§ **Instructions to follow**: Scan the records for the word "информацию". Return each line where it is found.

§ **Material provided**:

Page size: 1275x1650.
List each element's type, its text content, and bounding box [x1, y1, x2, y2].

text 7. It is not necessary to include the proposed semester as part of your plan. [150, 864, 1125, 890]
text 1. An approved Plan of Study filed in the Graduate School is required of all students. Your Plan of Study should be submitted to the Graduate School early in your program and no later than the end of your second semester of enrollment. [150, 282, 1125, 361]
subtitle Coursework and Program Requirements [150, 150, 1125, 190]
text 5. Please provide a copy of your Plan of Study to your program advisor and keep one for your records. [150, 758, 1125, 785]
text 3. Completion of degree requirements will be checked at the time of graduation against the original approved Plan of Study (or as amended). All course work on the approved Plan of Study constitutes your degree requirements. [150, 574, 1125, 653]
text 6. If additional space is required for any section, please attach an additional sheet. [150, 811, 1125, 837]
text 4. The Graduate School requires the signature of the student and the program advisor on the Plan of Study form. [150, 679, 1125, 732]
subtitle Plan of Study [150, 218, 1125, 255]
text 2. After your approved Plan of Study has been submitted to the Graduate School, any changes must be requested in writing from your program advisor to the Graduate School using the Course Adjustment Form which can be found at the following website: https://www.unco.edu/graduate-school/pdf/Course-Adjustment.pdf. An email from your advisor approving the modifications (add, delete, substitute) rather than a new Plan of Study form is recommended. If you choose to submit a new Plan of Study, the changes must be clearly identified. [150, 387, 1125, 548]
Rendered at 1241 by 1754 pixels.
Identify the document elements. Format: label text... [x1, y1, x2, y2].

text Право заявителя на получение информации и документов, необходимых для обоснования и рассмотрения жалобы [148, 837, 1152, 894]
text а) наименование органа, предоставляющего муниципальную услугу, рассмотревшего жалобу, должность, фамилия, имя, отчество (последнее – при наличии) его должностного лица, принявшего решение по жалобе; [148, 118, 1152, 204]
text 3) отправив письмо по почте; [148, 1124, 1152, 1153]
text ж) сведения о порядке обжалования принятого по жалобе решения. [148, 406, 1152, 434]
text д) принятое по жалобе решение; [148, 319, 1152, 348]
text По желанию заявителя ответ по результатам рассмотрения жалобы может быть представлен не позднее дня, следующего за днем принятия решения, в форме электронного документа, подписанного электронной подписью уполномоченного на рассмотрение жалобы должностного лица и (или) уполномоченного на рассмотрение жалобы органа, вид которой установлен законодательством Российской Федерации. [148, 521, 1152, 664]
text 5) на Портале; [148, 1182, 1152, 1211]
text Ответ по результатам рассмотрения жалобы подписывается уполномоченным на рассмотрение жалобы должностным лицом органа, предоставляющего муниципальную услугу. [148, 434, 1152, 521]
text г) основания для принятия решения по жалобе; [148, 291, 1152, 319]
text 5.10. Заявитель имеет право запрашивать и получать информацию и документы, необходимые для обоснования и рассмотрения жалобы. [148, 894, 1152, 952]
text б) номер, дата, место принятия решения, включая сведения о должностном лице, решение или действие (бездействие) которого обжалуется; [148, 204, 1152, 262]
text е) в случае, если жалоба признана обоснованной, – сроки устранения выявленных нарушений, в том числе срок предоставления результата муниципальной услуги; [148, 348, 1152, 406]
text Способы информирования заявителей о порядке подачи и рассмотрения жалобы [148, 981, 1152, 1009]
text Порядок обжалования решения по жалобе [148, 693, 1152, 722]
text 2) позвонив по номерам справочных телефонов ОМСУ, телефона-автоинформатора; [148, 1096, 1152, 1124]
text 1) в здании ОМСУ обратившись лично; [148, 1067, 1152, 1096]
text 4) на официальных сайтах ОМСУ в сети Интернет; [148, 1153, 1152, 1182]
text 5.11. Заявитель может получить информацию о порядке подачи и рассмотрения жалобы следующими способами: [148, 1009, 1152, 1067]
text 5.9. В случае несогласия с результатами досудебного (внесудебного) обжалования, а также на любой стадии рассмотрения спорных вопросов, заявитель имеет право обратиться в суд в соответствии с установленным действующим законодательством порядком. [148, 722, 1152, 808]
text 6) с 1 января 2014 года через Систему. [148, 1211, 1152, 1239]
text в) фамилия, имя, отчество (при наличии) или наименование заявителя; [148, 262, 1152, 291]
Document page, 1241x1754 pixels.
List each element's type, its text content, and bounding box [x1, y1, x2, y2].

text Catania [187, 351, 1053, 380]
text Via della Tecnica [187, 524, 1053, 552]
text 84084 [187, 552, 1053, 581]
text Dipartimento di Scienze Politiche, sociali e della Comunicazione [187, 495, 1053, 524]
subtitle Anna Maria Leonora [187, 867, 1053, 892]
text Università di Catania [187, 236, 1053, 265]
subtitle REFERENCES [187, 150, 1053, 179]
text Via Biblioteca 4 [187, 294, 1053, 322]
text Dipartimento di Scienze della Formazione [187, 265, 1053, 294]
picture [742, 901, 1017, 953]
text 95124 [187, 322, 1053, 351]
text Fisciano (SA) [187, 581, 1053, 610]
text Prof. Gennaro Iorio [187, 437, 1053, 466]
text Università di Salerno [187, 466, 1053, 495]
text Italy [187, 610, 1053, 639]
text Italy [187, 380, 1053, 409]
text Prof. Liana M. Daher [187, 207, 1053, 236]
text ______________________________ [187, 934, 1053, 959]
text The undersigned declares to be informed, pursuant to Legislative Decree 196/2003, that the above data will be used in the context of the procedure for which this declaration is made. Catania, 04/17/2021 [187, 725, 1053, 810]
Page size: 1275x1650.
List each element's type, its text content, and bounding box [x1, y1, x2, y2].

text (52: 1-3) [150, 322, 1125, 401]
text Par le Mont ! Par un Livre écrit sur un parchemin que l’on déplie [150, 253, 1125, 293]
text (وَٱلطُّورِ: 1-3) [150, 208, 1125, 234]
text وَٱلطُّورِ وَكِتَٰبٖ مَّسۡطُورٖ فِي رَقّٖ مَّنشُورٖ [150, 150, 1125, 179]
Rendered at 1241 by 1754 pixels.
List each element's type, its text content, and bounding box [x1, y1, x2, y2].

§ **Answer for the task**:
text 5.10. Заявитель имеет право запрашивать и получать информацию и документы, необходимые для обоснования и рассмотрения жалобы. [148, 894, 1152, 952]
text 5.11. Заявитель может получить информацию о порядке подачи и рассмотрения жалобы следующими способами: [148, 1009, 1152, 1067]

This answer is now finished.